Um Ideen und Themen ist sie dabei nie verlegen. Dafür kennt sie die Szene zu gut, reist regelmäßig zur Biennale nach Venedig und zu anderen einschlägigen Events, bedient sich gerne bei Privatsammlungen. »Es ist so spannend, was Künstler denken, was sie bewegt.« Das Thema »Wüste« fiel ihr buchstäblich in die Hände: In einer Buchhandlung stieß sie auf den aufwändig gestalteten Bildband von Fotograf Bernhard Edmaier und erwarb ihn, fasziniert von seinen Eis-, Wasser-, Salz-, Sand- und Steinwüsten, für ihre private Büchersammlung. Weil der Maler Hartmut Pfeuffer einen völlig anderen Zugang zu diesen Naturphänomenen vermittelt, stellt sie seine Tableaus, die schon mal zwei auf drei Meter messen können, in der Ausstellung den Luftaufnahmen Edmaiers gegenüber.

»Wir sind im Orchester der Museen nur eine kleine Nummer«, sagt Hesse bescheiden. Allerdings hegen und pflegen der Landkreis München und die Gemeinde Ismaning das Kleinod im Schlosspark mit relativ großzügigen Mitteln. »Es ist vorbildlich, wie viel diese kleine Gemeinde für die Kultur übrig hat«, lobt die Ismaningerin ihren Heimatort. Der damalige Bürgermeister Erich Zeitler hatte seinerzeit auch als erster den Finger gehoben, als der Kreistag eine Heimat für die Werke von Hans Jürgen Kallmann suchte, einen Vertreter der »verschollenen Generation« von Künstlern, die durch die Nazizeit in ihrer Entwicklung massiv behindert worden waren.

Hans Jürgen Kallmann war »besoffen vor Glück«

Der 1908 in der Provinz Posen geborene und in Halle an der Saale aufgewachsene Maler der klassischen Moderne lebte damals in Pullach, wo er 1991 starb. Das ursprüngliche Gebäude der Orangerie im Ismaninger Schloss-Ensemble war 1983 abgerissen worden, und Bürgermeister Zeitler spürte, »dass da architektonisch etwas fehlte«, so Hesse. Kallmann soll von der Idee, den höfischen Wintergarten mit seinem Zugang zu dem weitläufigen Schlosspark für seine Portraits, Tier- und Landschaftsbilder wieder aufzubauen, begeistert gewesen sein. »Ich bin besoffen vor Glück«, habe er damals enthusiasistisch ausgerufen.

Im Juli 1992 wurde das Stiftungsmuseum eröffnet.

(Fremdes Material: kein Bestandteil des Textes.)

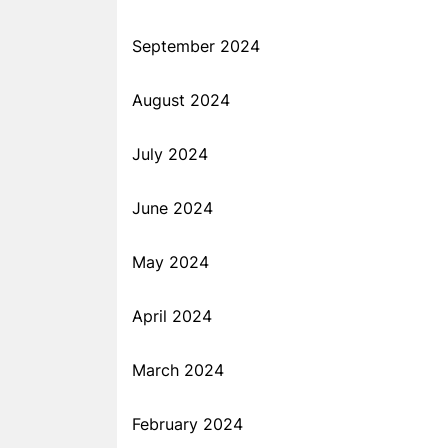
September 2024
August 2024
July 2024
June 2024
May 2024
April 2024
March 2024
February 2024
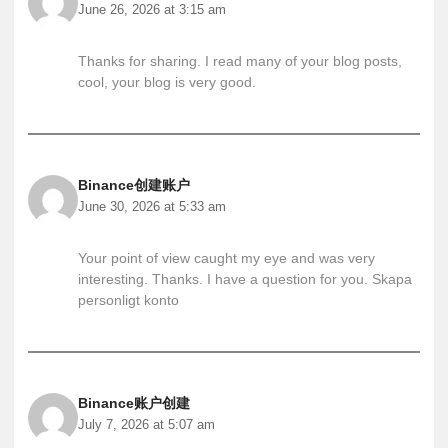
June 26, 2026 at 3:15 am
Thanks for sharing. I read many of your blog posts,
cool, your blog is very good.
Binance创建账户
June 30, 2026 at 5:33 am
Your point of view caught my eye and was very
interesting. Thanks. I have a question for you.
Skapa
personligt konto
Binance账户创建
July 7, 2026 at 5:07 am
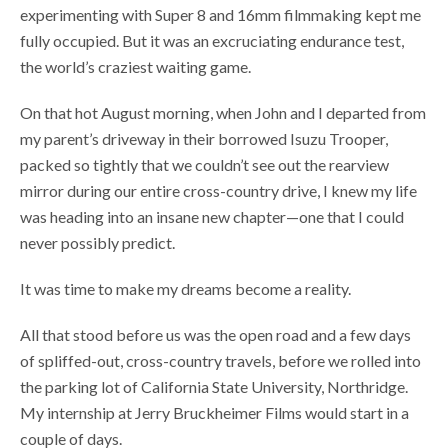
experimenting with Super 8 and 16mm filmmaking kept me
fully occupied. But it was an excruciating endurance test,
the world’s craziest waiting game.
On that hot August morning, when John and I departed from
my parent’s driveway in their borrowed Isuzu Trooper,
packed so tightly that we couldn’t see out the rearview
mirror during our entire cross-country drive, I knew my life
was heading into an insane new chapter—one that I could
never possibly predict.
It was time to make my dreams become a reality.
All that stood before us was the open road and a few days
of spliffed-out, cross-country travels, before we rolled into
the parking lot of California State University, Northridge.
My internship at Jerry Bruckheimer Films would start in a
couple of days.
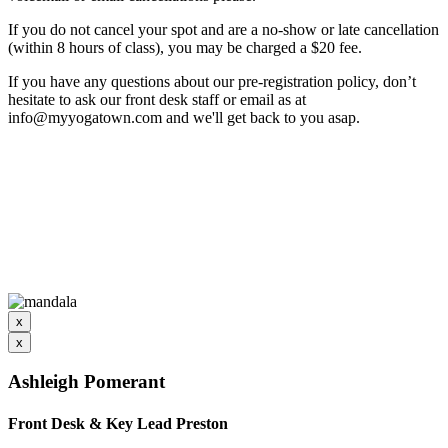
If you do not cancel your spot and are a no-show or late cancellation
(within 8 hours of class), you may be charged a $20 fee.
If you have any questions about our pre-registration policy, don’t
hesitate to ask our front desk staff or email as at
info@myyogatown.com and we'll get back to you asap.
x
x
Ashleigh Pomerant
Front Desk & Key Lead Preston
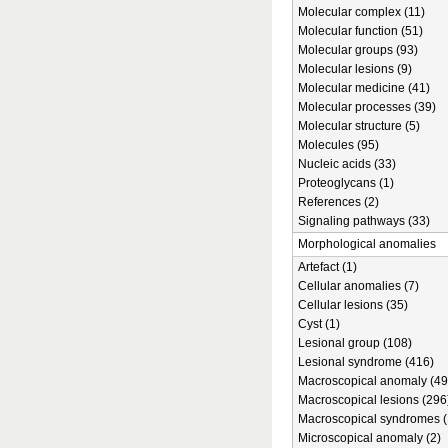
Molecular complex (11)
Molecular function (51)
Molecular groups (93)
Molecular lesions (9)
Molecular medicine (41)
Molecular processes (39)
Molecular structure (5)
Molecules (95)
Nucleic acids (33)
Proteoglycans (1)
References (2)
Signaling pathways (33)
Morphological anomalies
Artefact (1)
Cellular anomalies (7)
Cellular lesions (35)
Cyst (1)
Lesional group (108)
Lesional syndrome (416)
Macroscopical anomaly (49
Macroscopical lesions (296
Macroscopical syndromes (
Microscopical anomaly (2)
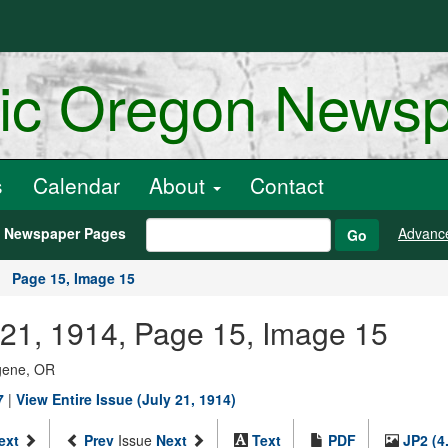
ric Oregon News
s
Calendar
About
Contact
h Newspaper Pages
Advanc
Go
Page 15, Image 15
 21, 1914, Page 15, Image 15
ugene, OR
7
|
View Entire Issue (July 21, 1914)
ext
Prev
Issue
Next
Text
PDF
JP2 (4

Obwohl eine neue Ausstellung normalerweise zwei Jahre Vorlauf benötigt, hat Gisela Hesse heute noch keine konkreten Vorstellungen für eine große Jubiläumsschau im kommenden Jahr. Zunächst habe sie an das Naheliegende, eine Retrospektive, gedacht, die Idee aber vor wenigen Tagen wieder verworfen. »Ich bin mir nicht mehr im Klaren, ob ich das wirklich will.« Sicher ist nur: Im Mai, Juni und Juli 2012 wird es etwas Besonderes im Kallmann-Museum geben. Und in der Woche vor dem 15. Juli sind Events verschiedener Art wie Musik, Literatur und Performance geplant. Nur eines weiß die Museums-Chefin heute schon ganz genau: »Es wird bestimmt spannend, provozierend, erfreulich erschütternd, aber auf gar keinen Fall langweilig werden.« Claudia Schmohl

Die Ausstellung »Wüste« ist von 9. Oktober bis 4. Dezember zu sehen. Öffnungszeiten täglich außer Montag von 14.30 Uhr bis 17 Uhr.